Abstract Improved technical and bioinformatics genetic methods now allows us to capture more complete relevant genetic variation for candidate causal disease risk variant identification. Exploiting genotyping, DNA sequencing, imputation, and trans-ancestral mapping, we modeled the IRF5-TNPO3 genetic association on chromosome 7, now implicated in two immunotherapies and seven autoimmune diseases. Specifically, in systemic lupus erythematosus (SLE) we resolve separate associations in the IRF5 promoter (all ancestries) and an extended European haplotype.
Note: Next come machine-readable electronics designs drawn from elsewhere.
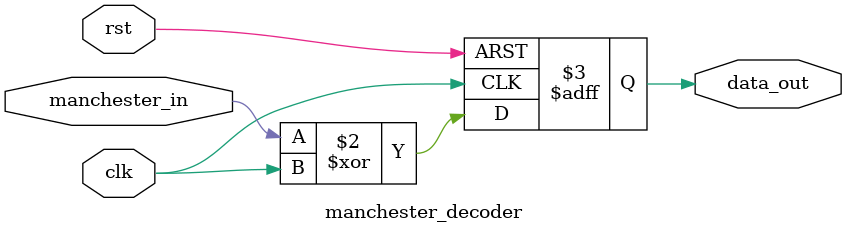
<source format=v>
module manchester_decoder (
    input  wire clk,
    input  wire rst,
    input  wire manchester_in,
    output reg  data_out
);
    reg manchester_d;

    always @(posedge clk or posedge rst) begin
        if (rst) begin
            manchester_d <= 0;
            data_out <= 0;
        end else begin
            manchester_d <= manchester_in;
            // Decode by sampling at middle of bit period
            data_out <= manchester_in ^ clk;
        end
    end
endmodule

</source>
We capture 7,650 IRF5-TNPO3 genetic variants across five ethnicities in 8,395 SLE cases and 7,367 controls. The six plausible causative IRF5 promoter variants are confined to 5.7 kb (meta-analysis p-value=6x10^-49; Odds Ratio=1.38-1.97). The 22 potentially causal variants of an 85.5 kb haplotype of IRF5 and TNPO3 (haplotypic p-value in European Americans=2.4x10^-45, Odds Ratio=0.58) (individual p-value in European Americans=10^-27 - 10^-32, Odds Ratio=1.7-1.81). The possible models from this sample virtually eliminate the previously purported IRF5 functional variants as causal. Finally, this model also appears to operate in Sjögren’s syndrome and systemic sclerosis (both components) and primary biliary cirrhosis (haplotype only), demonstrating the nuances of similarity and difference in autoimmune disease risk mechanisms at IRF5-TNPO3.